# JOB
Among the entries below, find each line with "Réponses" and show it.

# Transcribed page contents
★ ★ ★ ★

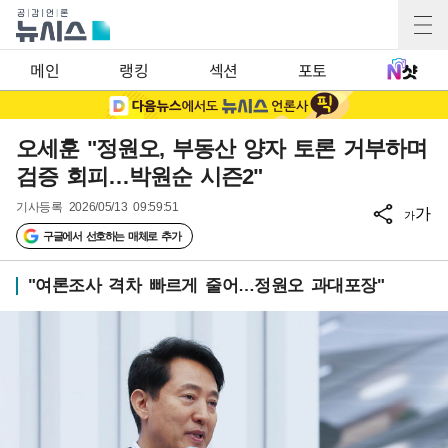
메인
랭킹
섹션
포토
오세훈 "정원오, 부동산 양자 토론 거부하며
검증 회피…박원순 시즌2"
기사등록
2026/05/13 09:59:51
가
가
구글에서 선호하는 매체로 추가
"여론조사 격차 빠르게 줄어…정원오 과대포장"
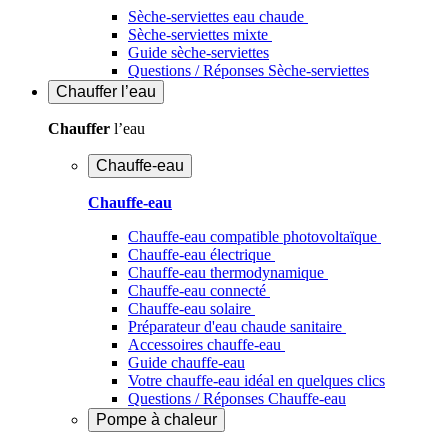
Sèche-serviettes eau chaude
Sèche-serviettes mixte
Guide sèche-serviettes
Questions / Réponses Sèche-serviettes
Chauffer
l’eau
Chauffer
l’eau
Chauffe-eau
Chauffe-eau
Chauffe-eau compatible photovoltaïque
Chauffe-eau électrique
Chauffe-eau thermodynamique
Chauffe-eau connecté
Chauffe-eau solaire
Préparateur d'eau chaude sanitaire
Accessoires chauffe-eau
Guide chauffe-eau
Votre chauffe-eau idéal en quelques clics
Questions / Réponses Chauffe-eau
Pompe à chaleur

★ ★ ★ ★

# TASK ANSWER
Questions / Réponses Sèche-serviettes
Questions / Réponses Chauffe-eau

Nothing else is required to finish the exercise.